The simulation of our example:
First we push the source in the queue. Our queue will look like:
front
+-----+
| 1 |
+-----+
The level of node 1 will be 0. level[1] = 0. Now we start our BFS. At first, we pop a node from our queue. We get node 1. We can go to node 4, node 3 and node 2 from this one. We've reached these nodes from node 1. So level[4] = level[3] = level[2] = level[1] + 1 = 1. Now we mark them as visited and push them in the queue.
front
+-----+ +-----+ +-----+
| 2 | | 3 | | 4 |
+-----+ +-----+ +-----+
Now we pop node 4 and work with it. We can go to node 7 from node 4. level[7] = level[4] + 1 = 2. We mark node 7 as visited and push it in the queue.
front
+-----+ +-----+ +-----+
| 7 | | 2 | | 3 |
+-----+ +-----+ +-----+
From node 3, we can go to node 7 and node 8. Since we've already marked node 7 as visited, we mark node 8 as visited, we change level[8] = level[3] + 1 = 2. We push node 8 in the queue.
front
+-----+ +-----+ +-----+
| 6 | | 7 | | 2 |
+-----+ +-----+ +-----+
This process will continue till we reach our destination or the queue becomes empty. The level array will provide us with the distance of the shortest path from source. We can initialize level array with infinity value, which will mark that the nodes are not yet visited. Our pseudo-code will be:
Procedure BFS(Graph, source):
Q = queue();
level[] = infinity
level[source] := 0
Q.push(source)
while Q is not empty
u -> Q.pop()
for all edges from u to v in Adjacency list
if level[v] == infinity
level[v] := level[u] + 1
Q.push(v)
end if
end for
end while
Return level
By iterating through the level array, we can find out the distance of each node from source. For example: the distance of node 10 from source will be stored in level[10].

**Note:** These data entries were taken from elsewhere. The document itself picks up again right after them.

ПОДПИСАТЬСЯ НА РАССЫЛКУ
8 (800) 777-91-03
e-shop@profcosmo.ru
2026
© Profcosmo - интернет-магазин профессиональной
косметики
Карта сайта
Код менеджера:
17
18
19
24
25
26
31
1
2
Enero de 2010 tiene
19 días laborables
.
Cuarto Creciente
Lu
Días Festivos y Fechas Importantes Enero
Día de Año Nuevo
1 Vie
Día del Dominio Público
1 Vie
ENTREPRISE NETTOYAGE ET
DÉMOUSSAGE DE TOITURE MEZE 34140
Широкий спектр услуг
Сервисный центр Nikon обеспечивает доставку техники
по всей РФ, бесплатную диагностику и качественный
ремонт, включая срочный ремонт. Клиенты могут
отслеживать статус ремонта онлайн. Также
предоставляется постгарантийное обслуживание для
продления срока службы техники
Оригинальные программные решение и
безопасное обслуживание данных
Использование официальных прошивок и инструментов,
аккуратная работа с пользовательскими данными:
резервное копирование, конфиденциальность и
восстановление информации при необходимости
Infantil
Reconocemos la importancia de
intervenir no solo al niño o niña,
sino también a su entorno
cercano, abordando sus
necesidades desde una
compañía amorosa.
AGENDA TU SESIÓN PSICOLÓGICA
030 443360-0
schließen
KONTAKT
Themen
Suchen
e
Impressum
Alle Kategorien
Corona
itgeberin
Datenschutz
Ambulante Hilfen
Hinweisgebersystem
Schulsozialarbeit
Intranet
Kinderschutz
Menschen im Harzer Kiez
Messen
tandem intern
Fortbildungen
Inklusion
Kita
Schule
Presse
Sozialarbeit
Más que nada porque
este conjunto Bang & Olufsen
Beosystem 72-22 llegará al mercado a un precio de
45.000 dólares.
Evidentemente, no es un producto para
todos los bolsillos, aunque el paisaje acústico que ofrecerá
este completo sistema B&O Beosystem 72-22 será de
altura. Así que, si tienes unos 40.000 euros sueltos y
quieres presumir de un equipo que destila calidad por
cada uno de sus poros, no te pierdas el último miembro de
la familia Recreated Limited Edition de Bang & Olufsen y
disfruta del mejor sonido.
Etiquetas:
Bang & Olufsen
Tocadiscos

Sometimes we might need to print not only the shortest distance, but also the path via which we can go to our destined node from the source. For this we need to keep a parent array. parent[source] will be NULL. For each update in level array, we'll simply add parent[v] := u
in our pseudo code inside the for loop. After finishing BFS, to find the path, we'll traverse back the parent array until we reach source which will be denoted by NULL value. The pseudo-code will be:
Procedure PrintPath(u): //recursive | Procedure PrintPath(u): //iterative
if parent[u] is not equal to null | S = Stack()
PrintPath(parent[u]) | while parent[u] is not equal to null
end if | S.push(u)
print -> u | u := parent[u]
| end while
| while S is not empty
| print -> S.pop
| end while
Complexity:
We've visited every node once and every edges once. So the complexity will be O(V + E) where V is the number of nodes and E is the number of edges.